Goal of the exercise: Copy every entry exactly as given, minus the images.

══ Information shown ══

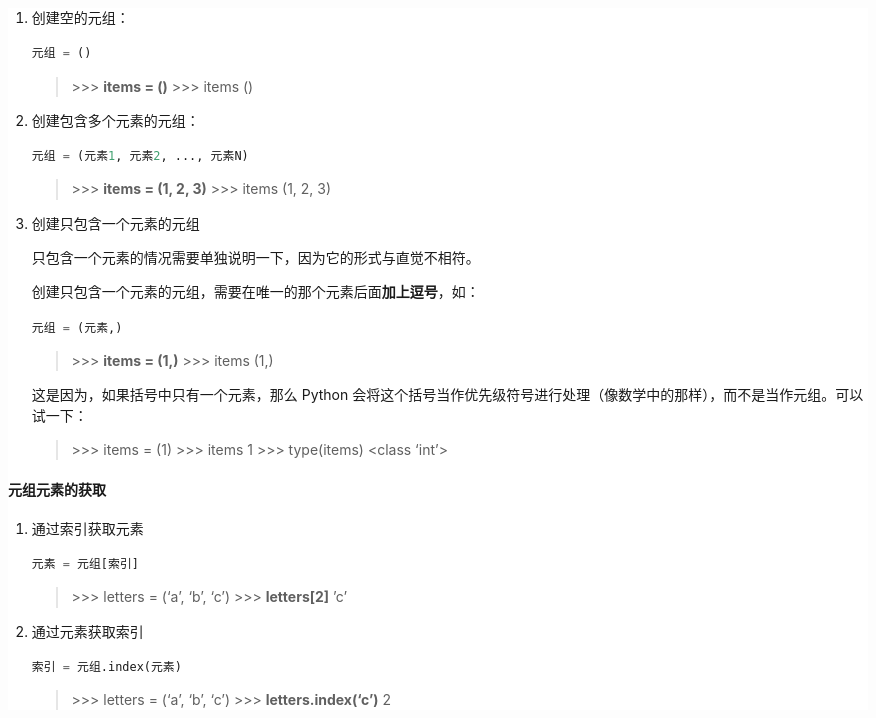 1. 创建空的元组：

   ```python
   元组 = ()
   ```

   > \>>> **items = ()**
   > \>>> items
   > ()

2. 创建包含多个元素的元组：

   ```python
   元组 = (元素1, 元素2, ..., 元素N)
   ```

   > \>>> **items = (1, 2, 3)**
   > \>>> items
   > (1, 2, 3)

3. 创建只包含一个元素的元组

   只包含一个元素的情况需要单独说明一下，因为它的形式与直觉不相符。

   创建只包含一个元素的元组，需要在唯一的那个元素后面**加上逗号**，如：

   ```python
   元组 = (元素,)
   ```

   > \>>> **items = (1,)**
   > \>>> items
   > (1,)

   这是因为，如果括号中只有一个元素，那么 Python 会将这个括号当作优先级符号进行处理（像数学中的那样），而不是当作元组。可以试一下：

   > \>>> items = (1)
   > \>>> items
   > 1
   > \>>> type(items)
   > <class ‘int’>

#### 元组元素的获取

1. 通过索引获取元素

   ```python
   元素 = 元组[索引]
   ```

   > \>>> letters = (‘a’, ‘b’, ‘c’)
   > \>>> **letters[2]**
   > ’c’

2. 通过元素获取索引

   ```python
   索引 = 元组.index(元素)
   ```

   > \>>> letters = (‘a’, ‘b’, ‘c’)
   > \>>> **letters.index(‘c’)**
   > 2
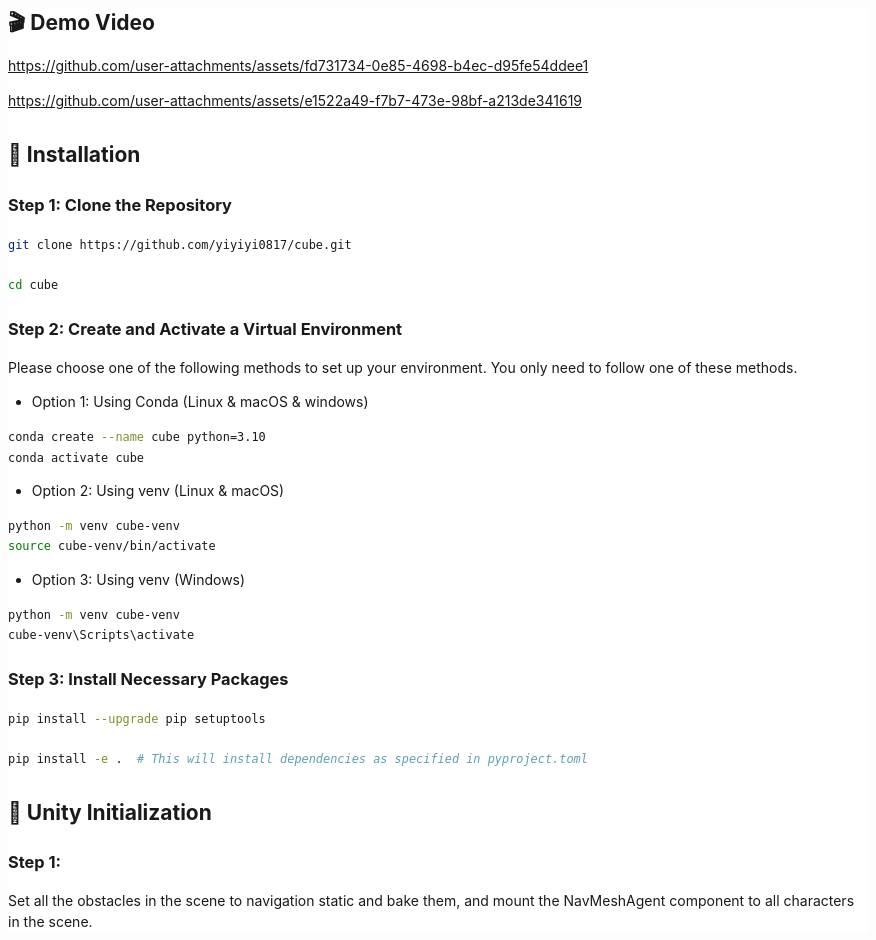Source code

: ## 🎬 Demo Video


https://github.com/user-attachments/assets/fd731734-0e85-4698-b4ec-d95fe54ddee1


https://github.com/user-attachments/assets/e1522a49-f7b7-473e-98bf-a213de341619


## 🔧 Installation

### Step 1: Clone the Repository

```bash
git clone https://github.com/yiyiyi0817/cube.git

cd cube
```

### Step 2: Create and Activate a Virtual Environment

Please choose one of the following methods to set up your environment. You only need to follow one of these methods.

- Option 1: Using Conda (Linux & macOS & windows)

```bash
conda create --name cube python=3.10
conda activate cube
```

- Option 2: Using venv (Linux & macOS)

```bash
python -m venv cube-venv
source cube-venv/bin/activate
```

- Option 3: Using venv (Windows)

```bash
python -m venv cube-venv
cube-venv\Scripts\activate
```

### Step 3: Install Necessary Packages

```bash
pip install --upgrade pip setuptools

pip install -e .  # This will install dependencies as specified in pyproject.toml
```

## 🔌 Unity Initialization

### Step 1: 
Set all the obstacles in the scene to navigation static and bake them, and mount the NavMeshAgent component to all characters in the scene.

═══

Result for this task:
 1. 创建空的元组：

   ```python
   元组 = ()
   ```

   > \>>> **items = ()**
   > \>>> items
   > ()

2. 创建包含多个元素的元组：

   ```python
   元组 = (元素1, 元素2, ..., 元素N)
   ```

   > \>>> **items = (1, 2, 3)**
   > \>>> items
   > (1, 2, 3)

3. 创建只包含一个元素的元组

   只包含一个元素的情况需要单独说明一下，因为它的形式与直觉不相符。

   创建只包含一个元素的元组，需要在唯一的那个元素后面**加上逗号**，如：

   ```python
   元组 = (元素,)
   ```

   > \>>> **items = (1,)**
   > \>>> items
   > (1,)

   这是因为，如果括号中只有一个元素，那么 Python 会将这个括号当作优先级符号进行处理（像数学中的那样），而不是当作元组。可以试一下：

   > \>>> items = (1)
   > \>>> items
   > 1
   > \>>> type(items)
   > <class ‘int’>

#### 元组元素的获取

1. 通过索引获取元素

   ```python
   元素 = 元组[索引]
   ```

   > \>>> letters = (‘a’, ‘b’, ‘c’)
   > \>>> **letters[2]**
   > ’c’

2. 通过元素获取索引

   ```python
   索引 = 元组.index(元素)
   ```

   > \>>> letters = (‘a’, ‘b’, ‘c’)
   > \>>> **letters.index(‘c’)**
   > 2
Source code

: ## 🎬 Demo Video


https://github.com/user-attachments/assets/fd731734-0e85-4698-b4ec-d95fe54ddee1


https://github.com/user-attachments/assets/e1522a49-f7b7-473e-98bf-a213de341619


## 🔧 Installation

### Step 1: Clone the Repository

```bash
git clone https://github.com/yiyiyi0817/cube.git

cd cube
```

### Step 2: Create and Activate a Virtual Environment

Please choose one of the following methods to set up your environment. You only need to follow one of these methods.

- Option 1: Using Conda (Linux & macOS & windows)

```bash
conda create --name cube python=3.10
conda activate cube
```

- Option 2: Using venv (Linux & macOS)

```bash
python -m venv cube-venv
source cube-venv/bin/activate
```

- Option 3: Using venv (Windows)

```bash
python -m venv cube-venv
cube-venv\Scripts\activate
```

### Step 3: Install Necessary Packages

```bash
pip install --upgrade pip setuptools

pip install -e .  # This will install dependencies as specified in pyproject.toml
```

## 🔌 Unity Initialization

### Step 1: 
Set all the obstacles in the scene to navigation static and bake them, and mount the NavMeshAgent component to all characters in the scene.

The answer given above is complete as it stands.